The term Ledesma is in honor of Martín de Ledesma y Valderrama, who established the first defensive fort in the San Francisco River valley around the middle of the 17th century. He became the namesake of the Ledesma River and the Ledesma Department, as well.

Enrique Wollmann and Carlos Delcasse purchased the company in 1911, subsequently investing in technology and in increasing production capacity. Herminio Arrieta became president of the company in 1927. He fostered the growth of the company's sugar business by increasing land area under production and adding two sugar mills. Arrieta also diversified the company, establishing a cellulose and paper plant based on insourced sugar cane fiber.
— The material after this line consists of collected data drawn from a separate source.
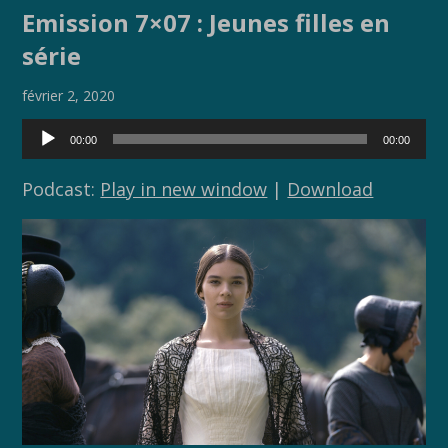
e
itt
p
ta
Emission 7×07 : Jeunes filles en
b
er
y
g
série
o
Li
er
o
n
février 2, 2020
k
k
Lecteur
00:00
00:00
audio
Podcast:
Play in new window
|
Download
The company was reincorporated under its present name in 1956. Dr. Carlos Pedro Blaquier became president of the company in 1970. Blaquier's tenure was distinguished by a marked diversification in the company's interests. He purchased numerous estancias in Entre Ríos and Buenos Aires Provinces (La Biznaga, La Bellaca, Magdala, and Centella), and incorporated the production of beef and cereals into the portfolio; purchased the Villa Mercedes, San Luis-based Glucovil in 1982, and established a wet-milling plant for the production of ethanol, corn starch and corn syrup; purchased extensive citrus fruit orchards in Jujuy and Salta Provinces, and in 1990 established a concentrate facility; opened a school supplies maker in Villa Mercedes in 1994; and established UTE Aguaragüe, a gas and petroleum producer, among other investments.
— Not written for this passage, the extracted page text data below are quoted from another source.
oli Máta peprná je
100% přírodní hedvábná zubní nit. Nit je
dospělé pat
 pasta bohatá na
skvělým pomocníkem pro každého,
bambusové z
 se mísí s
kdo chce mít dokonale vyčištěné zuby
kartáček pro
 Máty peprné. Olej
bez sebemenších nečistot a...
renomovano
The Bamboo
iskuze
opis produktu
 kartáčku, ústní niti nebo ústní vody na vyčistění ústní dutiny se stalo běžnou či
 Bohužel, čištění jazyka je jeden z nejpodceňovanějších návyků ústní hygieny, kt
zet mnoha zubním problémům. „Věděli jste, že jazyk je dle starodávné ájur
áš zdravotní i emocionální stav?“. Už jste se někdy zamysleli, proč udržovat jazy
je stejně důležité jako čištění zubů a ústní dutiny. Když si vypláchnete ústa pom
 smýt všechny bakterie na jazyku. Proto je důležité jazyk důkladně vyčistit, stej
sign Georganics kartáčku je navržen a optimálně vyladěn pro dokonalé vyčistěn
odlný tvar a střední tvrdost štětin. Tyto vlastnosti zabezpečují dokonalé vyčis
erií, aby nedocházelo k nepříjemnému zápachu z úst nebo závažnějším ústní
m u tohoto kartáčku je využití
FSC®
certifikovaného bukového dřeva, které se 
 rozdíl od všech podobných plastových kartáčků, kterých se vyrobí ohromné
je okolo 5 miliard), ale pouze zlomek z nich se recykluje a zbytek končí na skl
In July 1976, the company staged two blackouts, during which the forces of the ruling dictatorship, using company vehicles, kidnapped 300 to 400 political activists, trade unionists and other "undesirables", 55 of whom are still missing.
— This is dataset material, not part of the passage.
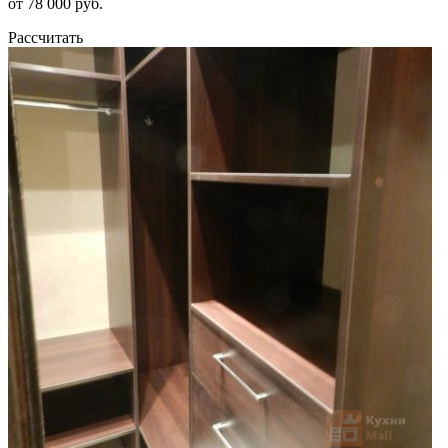
от 78 000 руб.
Рассчитать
Alejandro Blaquier succeeded his father in 2007. His tenure was highlighted by the inaugural of a bioethanol plant in 2010. The following year, however, Ledesma was at the center of a controversy stemming from the illegal occupation of 15 ha of land belonging to the company in Jujuy Province by 700 indigent families; following incidents during their eviction in August that resulted in four deaths, the Provincial Legislature expropriated 40 ha of the company's land.

==Overview==

Ledesma remains a leading Argentine agribusiness firm, with over 7,700 employees. Its facilities include:
- Libertador General San Martín (Ledesma):
  - Sugarcane plantations totaling 40000 hares.
  - Fruit orchards totaling 2000 ha.
  - Fruit packaging and fruit concentrate facilities.
  - Sugar, cellulose, and paper mills.
  - Alcohol and bioethanol facilities.
  - Installed electricity generation capacity of over 51 Megawatts (0.2% of the nation's total).
  - Roads totaling 600 km and irrigation canals of 1400 km.
- San Luis and Villa Mercedes, San Luis:
  - Glucovil Argentina S.A., a maker of milled corn products for the food processing industry.
  - Manufacture of notebooks, writing paper, and other school supplies. Paper production totals 105,000 metric tons annually.
  - Installed capacity of 7.5 MW.
- Salta Province:
  - Citrus orchards in Colonia Santa Rosa (800 ha) and a packaging plant.
- Pampas:
  - La Biznaga, La Bellaca, Magdala, and Centella estancias for the production of beef and cereal (mainly maize). These holdings total 52000 ha.